Senin 22 Jumadits Tsani 1446 - 23 Desember 2024
Indonesian

Berapa Tahun Nabi Nuh –‘alaihis salam- Hidup Di Dunia ?

105695

Tanggal Tayang : 22-04-2015

Penampilan-penampilan : 93044

Pertanyaan

Apakah masa hidup Nabi Nuh –‘alaihis salam- selama 950 tahun ?, dan kenapa disebutkan di dalam al Qur’an bahwa beliau hidup selama 1000 tahun kurang 50 tahun ? juga dibedakan antara “sanah” dan “’aam” (sinonim kata tahun) ?

Teks Jawaban

Alhamdulillah.

Masalah umur Nabi Nuh –‘alaihis salam- banyak mengandung hikmah dan pelajaran:

Umur beliau mencakup beberapa abad yang panjang berdakwah kepada kaumnya kepada Allah –Ta’ala- untuk menjaga mereka dari adzab Allah, dan mengharapkan bagi mereka akan rahmat-Nya, beliau tidak putus asa dan menyerah, bahkan mengharapkan agar mereka mendapatkan hidayah Allah meskipun membutuhkan waktu yang lama, umur beliau yang panjang hendaknya menjadi pelajaran penting bagi para da’i, guru dan murabbi dalam hal kesabaran, kekuatan tekad dan keimanan.

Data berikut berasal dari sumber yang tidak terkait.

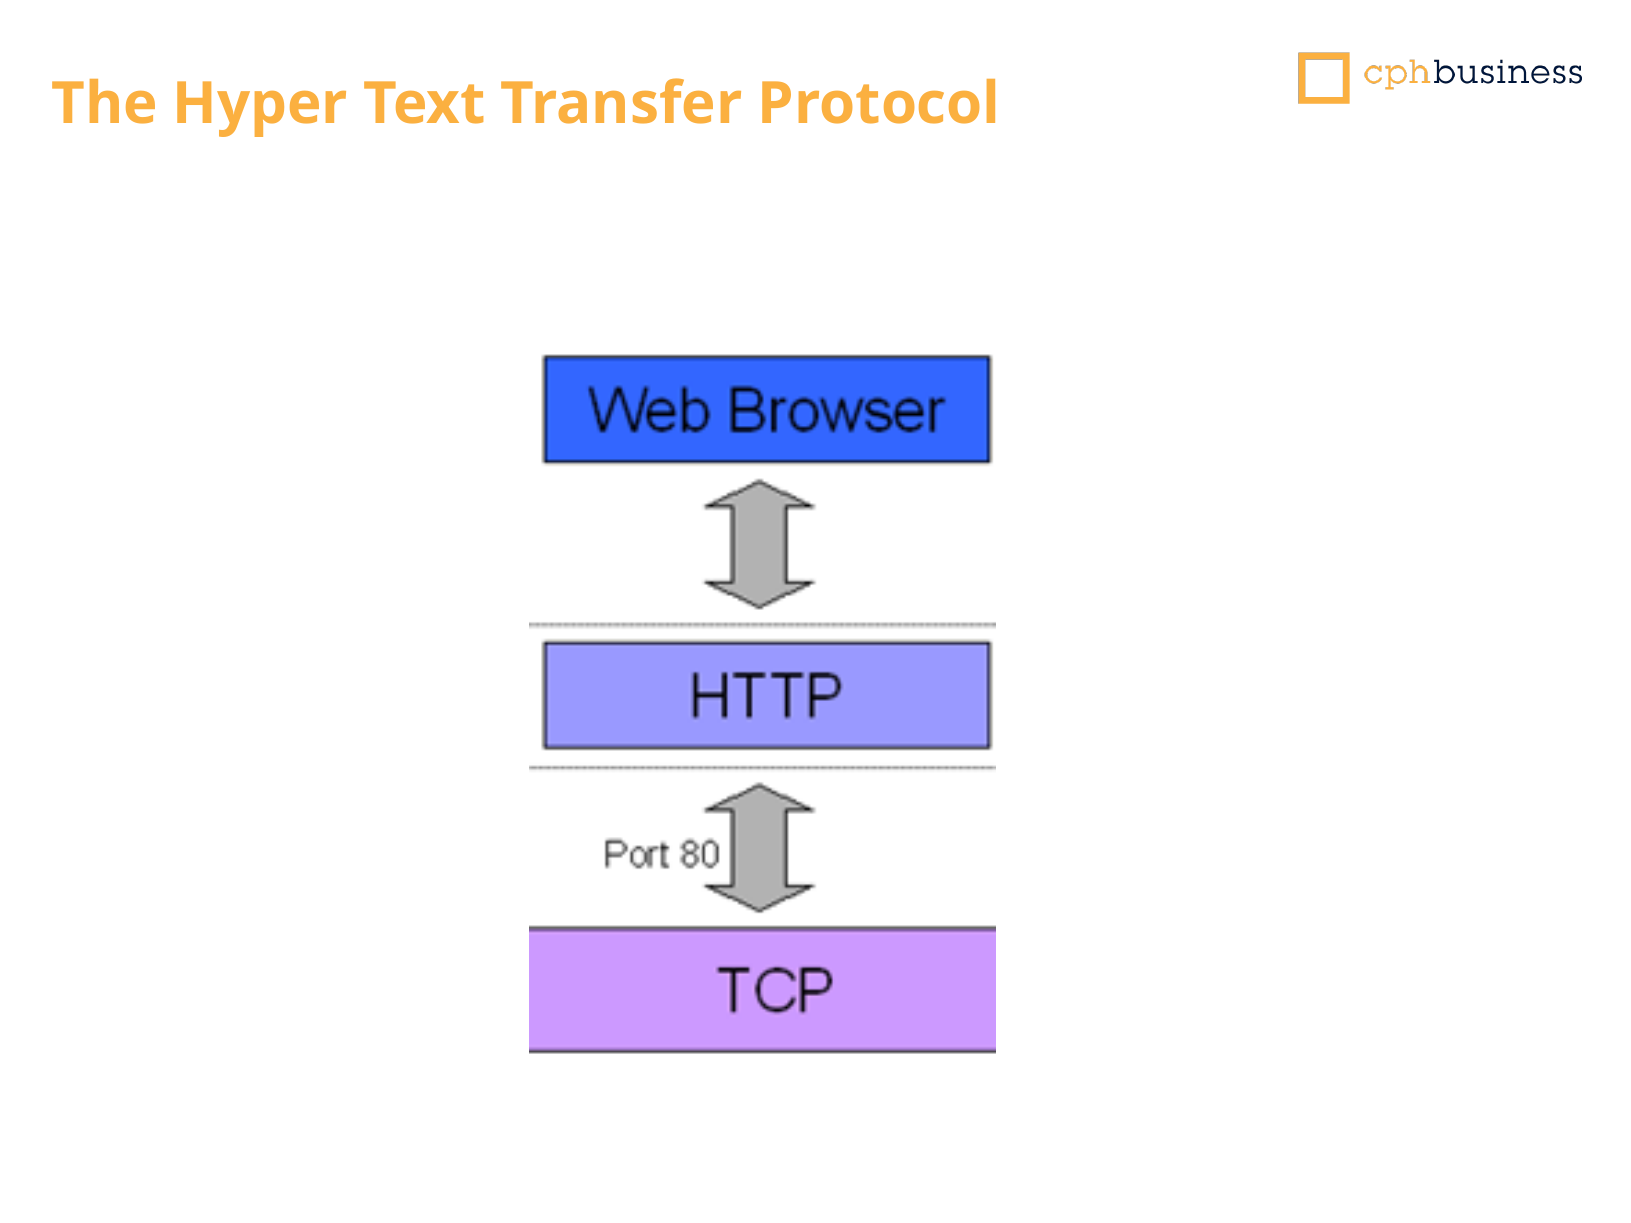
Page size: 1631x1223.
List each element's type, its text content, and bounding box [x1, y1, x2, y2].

picture [529, 323, 996, 1076]
picture [1247, 1, 1631, 155]
text_box The Hyper Text Transfer Protocol [36, 58, 1371, 182]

Sebagaimana juga menjadi pelajaran bagi semua manusia, agar menyadari bahwa kematian itu akan menghampirinya meskipun memiliki umur yang panjang, dan umur manusia itu hakikatnya adalah kumpulan hari-hari yang setiap harinya akan berlalu dengan terbenamnya matahari, untuk menyingkap tabir akan kesempatan ruhnya untuk mendapatkan kebahagiaan yang yang abadi di surga, maka alangkah beruntungnya jika usahanya dalam rangka untuk mendapatkan kebahagiaan, dan alangkah meruginya jika amalnya sedikit atau berlebihan.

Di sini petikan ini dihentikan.